■ **AIM OF THE TASK**: Rewrite the rows below with every "phylum" replaced by "division" and all other text unchanged. Omit the pictures from your answer.

■ **DATASET ROWS**:
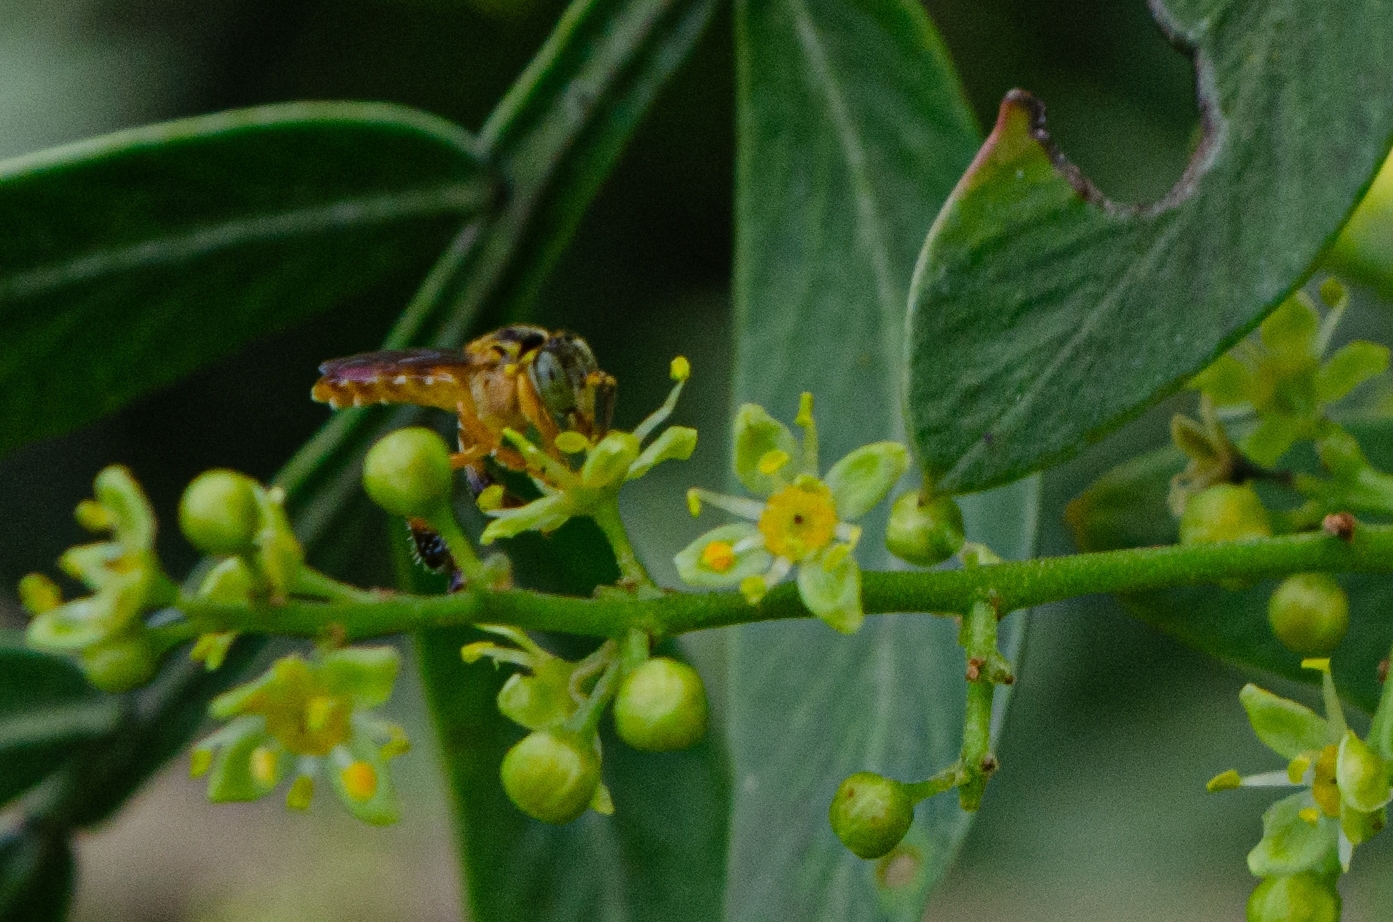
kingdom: Animalia
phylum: Arthropoda
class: Insecta
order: Hymenoptera
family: Apidae
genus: Tetragonisca
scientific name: Tetragonisca fiebrigi
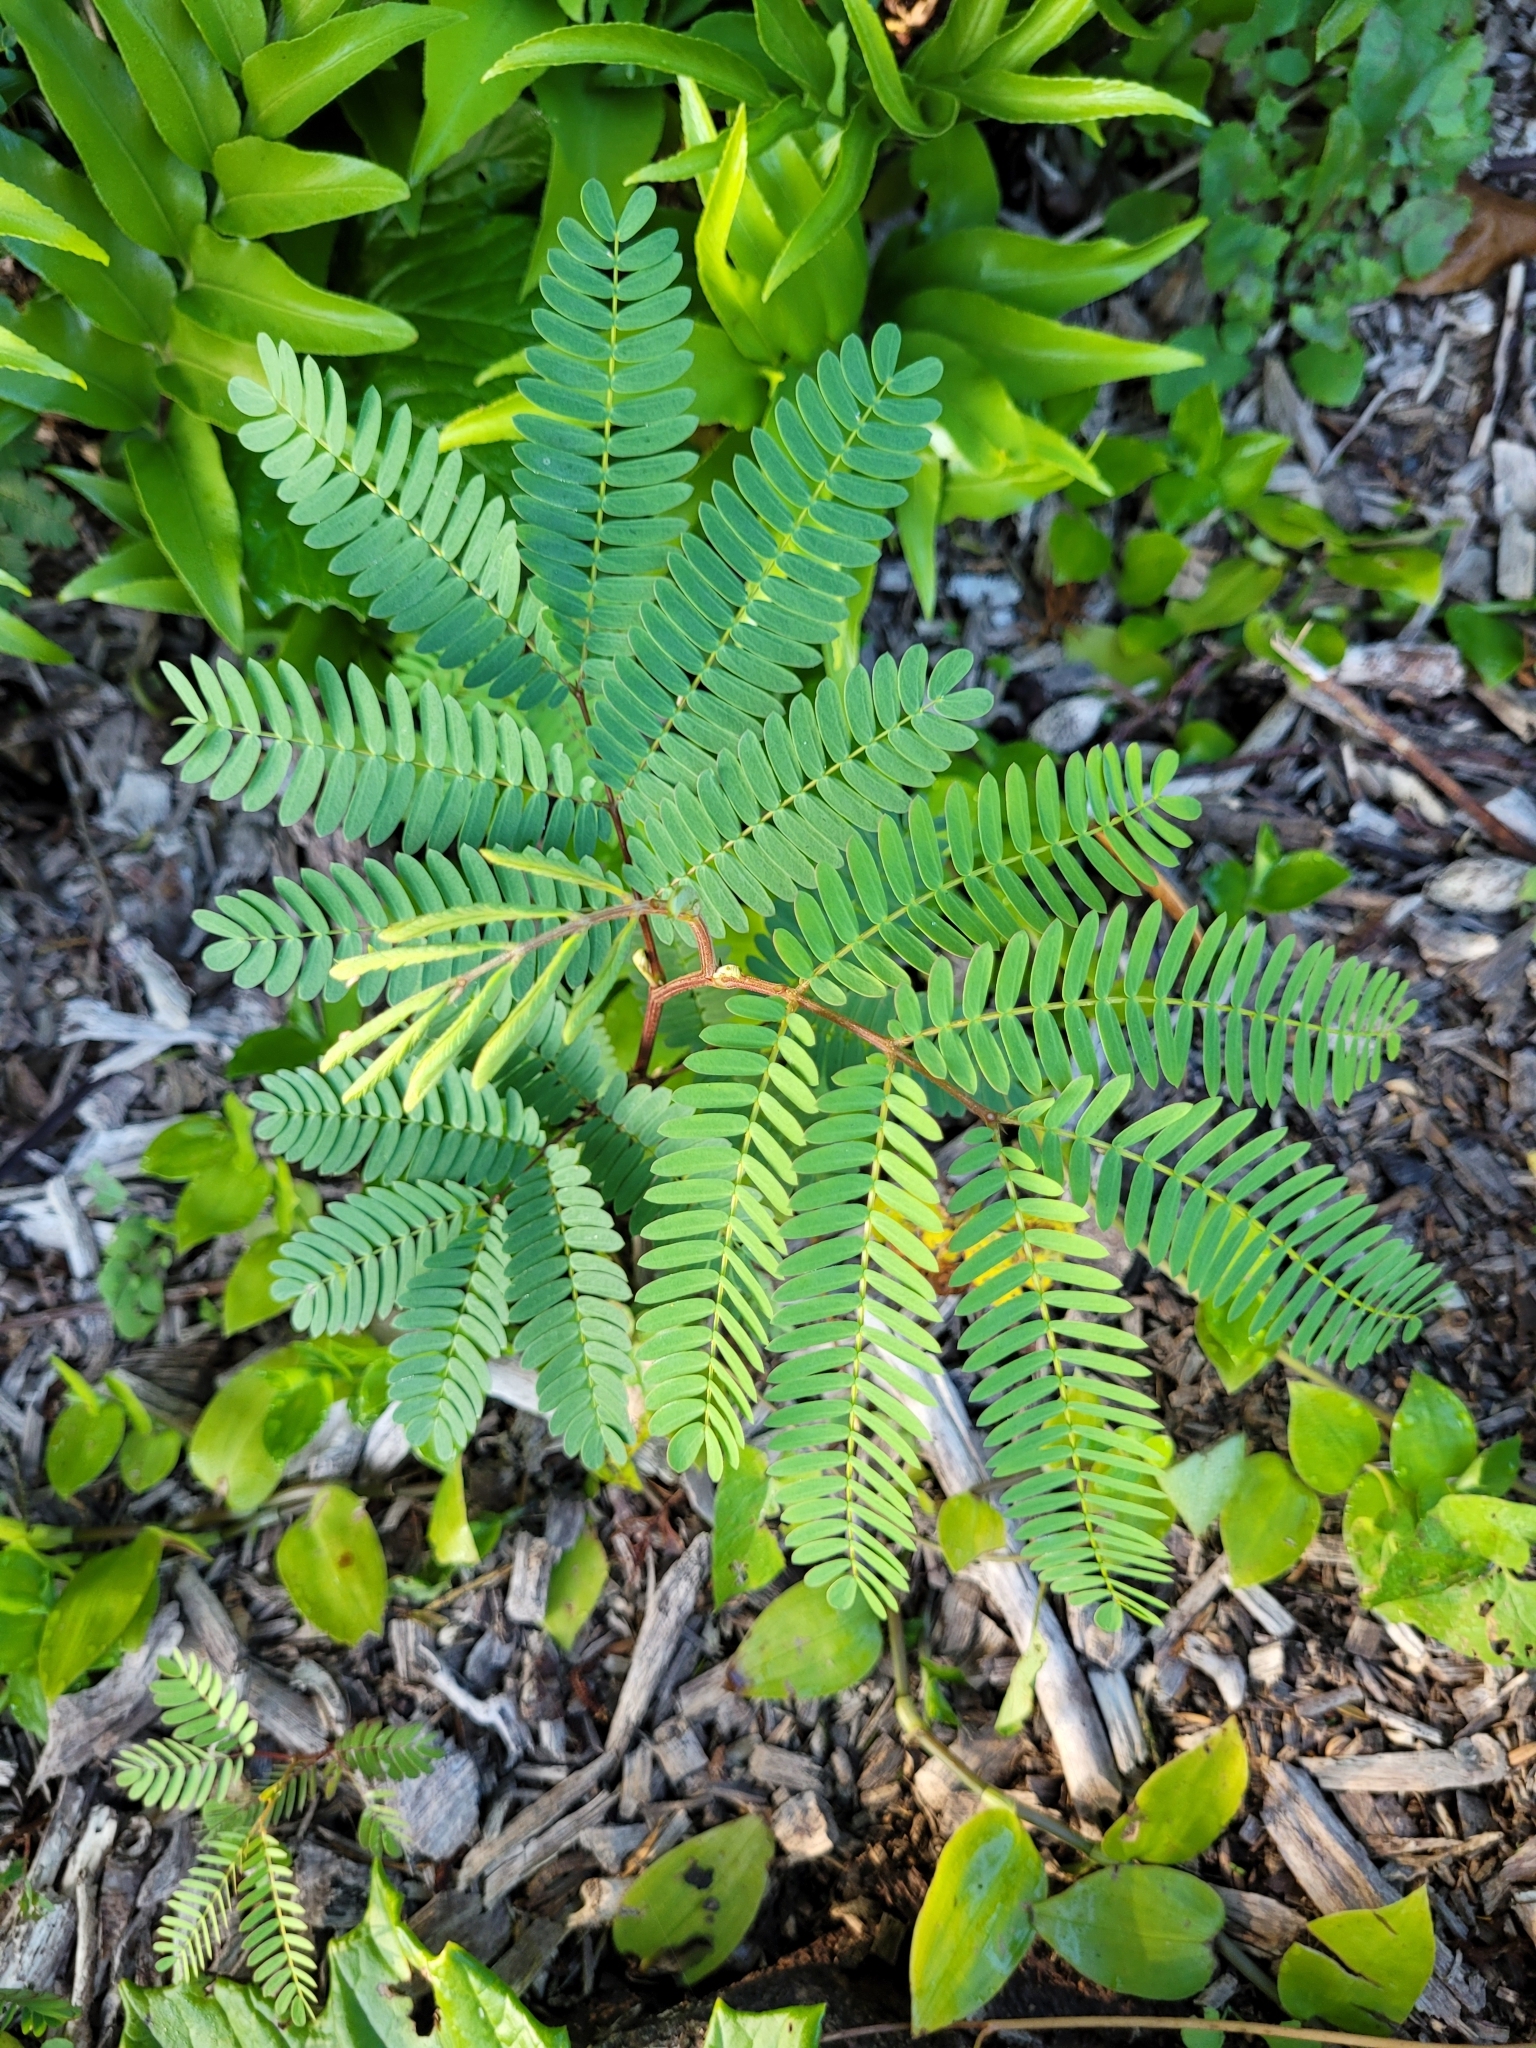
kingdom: Plantae
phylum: Tracheophyta
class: Magnoliopsida
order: Fabales
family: Fabaceae
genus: Paraserianthes
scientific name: Paraserianthes lophantha
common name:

■ **EXERCISE SOLUTION**:
kingdom: Animalia
division: Arthropoda
class: Insecta
order: Hymenoptera
family: Apidae
genus: Tetragonisca
scientific name: Tetragonisca fiebrigi
kingdom: Plantae
division: Tracheophyta
class: Magnoliopsida
order: Fabales
family: Fabaceae
genus: Paraserianthes
scientific name: Paraserianthes lophantha
common name:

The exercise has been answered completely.